WORK REQUIRED: Copy the lines below word for word, from the first line through the line containing "At how many", including both.
----
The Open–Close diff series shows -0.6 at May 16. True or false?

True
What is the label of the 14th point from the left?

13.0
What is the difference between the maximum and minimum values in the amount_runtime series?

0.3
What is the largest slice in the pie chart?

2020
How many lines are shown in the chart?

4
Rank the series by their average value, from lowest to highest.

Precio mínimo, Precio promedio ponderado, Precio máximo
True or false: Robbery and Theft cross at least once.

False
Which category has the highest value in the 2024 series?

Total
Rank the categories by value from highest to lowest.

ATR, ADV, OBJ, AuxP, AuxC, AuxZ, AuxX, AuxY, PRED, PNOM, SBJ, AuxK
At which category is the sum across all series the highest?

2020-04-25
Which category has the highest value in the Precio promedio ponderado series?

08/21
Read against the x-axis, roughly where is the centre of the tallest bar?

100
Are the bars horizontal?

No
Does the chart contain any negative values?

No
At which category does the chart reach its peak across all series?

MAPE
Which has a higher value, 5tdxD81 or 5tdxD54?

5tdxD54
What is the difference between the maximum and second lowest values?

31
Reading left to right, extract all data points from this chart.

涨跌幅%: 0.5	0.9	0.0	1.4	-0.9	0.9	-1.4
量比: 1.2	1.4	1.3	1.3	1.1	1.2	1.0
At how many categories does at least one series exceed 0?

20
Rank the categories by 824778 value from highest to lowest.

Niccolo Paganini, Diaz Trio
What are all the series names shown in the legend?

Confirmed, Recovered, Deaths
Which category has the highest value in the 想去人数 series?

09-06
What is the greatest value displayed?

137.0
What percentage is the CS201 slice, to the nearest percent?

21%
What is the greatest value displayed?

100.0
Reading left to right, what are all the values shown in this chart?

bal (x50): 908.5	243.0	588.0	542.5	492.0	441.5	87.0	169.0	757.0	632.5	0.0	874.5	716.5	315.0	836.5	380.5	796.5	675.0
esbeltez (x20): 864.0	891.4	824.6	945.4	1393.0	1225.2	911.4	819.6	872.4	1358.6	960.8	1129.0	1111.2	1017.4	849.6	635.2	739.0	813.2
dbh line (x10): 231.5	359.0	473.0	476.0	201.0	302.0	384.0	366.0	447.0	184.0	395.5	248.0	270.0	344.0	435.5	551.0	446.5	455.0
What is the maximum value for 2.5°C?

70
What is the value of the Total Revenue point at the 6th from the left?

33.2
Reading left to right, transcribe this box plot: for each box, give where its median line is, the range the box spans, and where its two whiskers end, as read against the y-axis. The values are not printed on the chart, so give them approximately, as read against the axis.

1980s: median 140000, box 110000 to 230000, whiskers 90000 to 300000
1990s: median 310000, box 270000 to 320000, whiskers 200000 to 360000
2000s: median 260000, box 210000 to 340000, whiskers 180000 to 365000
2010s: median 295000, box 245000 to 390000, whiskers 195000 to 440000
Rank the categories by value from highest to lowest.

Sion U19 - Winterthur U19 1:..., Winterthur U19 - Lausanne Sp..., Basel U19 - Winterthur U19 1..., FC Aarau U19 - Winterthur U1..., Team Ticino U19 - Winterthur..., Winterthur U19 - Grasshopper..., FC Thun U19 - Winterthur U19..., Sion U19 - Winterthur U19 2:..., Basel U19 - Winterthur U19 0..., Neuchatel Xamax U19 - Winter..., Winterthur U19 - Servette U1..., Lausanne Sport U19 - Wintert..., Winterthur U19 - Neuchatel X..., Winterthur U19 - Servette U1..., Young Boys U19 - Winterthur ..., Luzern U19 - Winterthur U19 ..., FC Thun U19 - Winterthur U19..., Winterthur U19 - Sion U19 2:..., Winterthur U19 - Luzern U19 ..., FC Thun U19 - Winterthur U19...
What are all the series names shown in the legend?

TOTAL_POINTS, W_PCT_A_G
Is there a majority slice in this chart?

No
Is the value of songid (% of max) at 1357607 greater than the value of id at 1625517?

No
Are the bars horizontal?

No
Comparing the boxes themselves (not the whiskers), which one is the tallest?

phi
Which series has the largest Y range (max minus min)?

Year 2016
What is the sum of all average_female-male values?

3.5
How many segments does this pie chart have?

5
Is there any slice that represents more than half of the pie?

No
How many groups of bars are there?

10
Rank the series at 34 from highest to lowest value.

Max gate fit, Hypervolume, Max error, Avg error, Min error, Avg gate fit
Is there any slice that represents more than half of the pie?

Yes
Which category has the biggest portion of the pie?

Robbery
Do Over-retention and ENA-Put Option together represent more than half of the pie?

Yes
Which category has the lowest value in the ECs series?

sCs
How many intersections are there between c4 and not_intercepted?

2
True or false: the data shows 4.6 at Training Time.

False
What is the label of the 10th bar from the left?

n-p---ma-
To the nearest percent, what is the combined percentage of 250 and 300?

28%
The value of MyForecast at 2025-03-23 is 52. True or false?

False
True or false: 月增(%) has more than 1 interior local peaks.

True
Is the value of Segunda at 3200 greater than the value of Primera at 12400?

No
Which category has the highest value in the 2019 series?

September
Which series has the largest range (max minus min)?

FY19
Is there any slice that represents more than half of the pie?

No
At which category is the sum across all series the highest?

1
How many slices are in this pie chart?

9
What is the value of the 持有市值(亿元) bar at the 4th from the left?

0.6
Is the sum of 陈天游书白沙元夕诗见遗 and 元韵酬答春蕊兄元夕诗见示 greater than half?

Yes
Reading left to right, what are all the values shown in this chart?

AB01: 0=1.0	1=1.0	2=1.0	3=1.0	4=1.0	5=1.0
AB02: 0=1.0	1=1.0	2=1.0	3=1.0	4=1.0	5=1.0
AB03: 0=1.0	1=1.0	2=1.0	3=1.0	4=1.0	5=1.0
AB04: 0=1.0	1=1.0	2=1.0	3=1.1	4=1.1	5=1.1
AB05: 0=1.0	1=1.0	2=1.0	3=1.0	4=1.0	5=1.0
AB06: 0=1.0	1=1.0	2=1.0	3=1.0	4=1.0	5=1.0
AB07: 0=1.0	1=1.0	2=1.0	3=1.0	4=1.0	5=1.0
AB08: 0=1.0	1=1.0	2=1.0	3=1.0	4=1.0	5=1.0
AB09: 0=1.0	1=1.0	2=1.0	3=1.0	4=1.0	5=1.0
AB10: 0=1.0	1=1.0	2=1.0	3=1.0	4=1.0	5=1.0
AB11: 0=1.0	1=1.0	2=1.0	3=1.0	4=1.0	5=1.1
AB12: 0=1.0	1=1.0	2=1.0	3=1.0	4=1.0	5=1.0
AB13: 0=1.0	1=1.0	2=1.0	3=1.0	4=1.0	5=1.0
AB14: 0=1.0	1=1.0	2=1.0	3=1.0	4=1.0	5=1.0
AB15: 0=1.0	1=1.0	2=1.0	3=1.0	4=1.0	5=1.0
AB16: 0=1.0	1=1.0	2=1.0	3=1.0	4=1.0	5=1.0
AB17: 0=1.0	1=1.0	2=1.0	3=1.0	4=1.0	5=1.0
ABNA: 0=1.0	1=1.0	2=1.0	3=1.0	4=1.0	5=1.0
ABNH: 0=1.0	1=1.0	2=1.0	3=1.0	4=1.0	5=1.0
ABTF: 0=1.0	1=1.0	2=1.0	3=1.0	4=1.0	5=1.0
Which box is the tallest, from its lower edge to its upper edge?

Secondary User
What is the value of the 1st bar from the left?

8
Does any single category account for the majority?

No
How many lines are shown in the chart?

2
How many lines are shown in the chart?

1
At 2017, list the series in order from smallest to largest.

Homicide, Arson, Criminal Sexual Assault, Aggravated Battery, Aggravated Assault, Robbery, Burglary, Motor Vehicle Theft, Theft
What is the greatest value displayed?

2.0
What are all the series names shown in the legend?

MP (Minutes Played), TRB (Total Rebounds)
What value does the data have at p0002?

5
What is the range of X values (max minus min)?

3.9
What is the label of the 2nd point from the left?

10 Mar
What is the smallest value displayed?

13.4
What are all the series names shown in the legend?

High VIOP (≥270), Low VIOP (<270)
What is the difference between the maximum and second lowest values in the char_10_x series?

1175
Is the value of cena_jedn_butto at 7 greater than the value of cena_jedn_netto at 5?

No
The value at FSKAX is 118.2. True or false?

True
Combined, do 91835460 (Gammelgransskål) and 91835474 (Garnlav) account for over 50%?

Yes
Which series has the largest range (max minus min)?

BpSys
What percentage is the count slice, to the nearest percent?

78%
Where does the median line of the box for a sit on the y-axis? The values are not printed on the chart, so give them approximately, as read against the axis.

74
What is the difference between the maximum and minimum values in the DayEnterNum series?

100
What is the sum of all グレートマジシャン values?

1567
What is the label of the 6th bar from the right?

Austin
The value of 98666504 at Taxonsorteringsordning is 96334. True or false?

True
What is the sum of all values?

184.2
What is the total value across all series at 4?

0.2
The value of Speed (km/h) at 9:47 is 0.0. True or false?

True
----
THE ANSWER:
The Open–Close diff series shows -0.6 at May 16. True or false?

True
What is the label of the 14th point from the left?

13.0
What is the difference between the maximum and minimum values in the amount_runtime series?

0.3
What is the largest slice in the pie chart?

2020
How many lines are shown in the chart?

4
Rank the series by their average value, from lowest to highest.

Precio mínimo, Precio promedio ponderado, Precio máximo
True or false: Robbery and Theft cross at least once.

False
Which category has the highest value in the 2024 series?

Total
Rank the categories by value from highest to lowest.

ATR, ADV, OBJ, AuxP, AuxC, AuxZ, AuxX, AuxY, PRED, PNOM, SBJ, AuxK
At which category is the sum across all series the highest?

2020-04-25
Which category has the highest value in the Precio promedio ponderado series?

08/21
Read against the x-axis, roughly where is the centre of the tallest bar?

100
Are the bars horizontal?

No
Does the chart contain any negative values?

No
At which category does the chart reach its peak across all series?

MAPE
Which has a higher value, 5tdxD81 or 5tdxD54?

5tdxD54
What is the difference between the maximum and second lowest values?

31
Reading left to right, extract all data points from this chart.

涨跌幅%: 0.5	0.9	0.0	1.4	-0.9	0.9	-1.4
量比: 1.2	1.4	1.3	1.3	1.1	1.2	1.0
At how many categories does at least one series exceed 0?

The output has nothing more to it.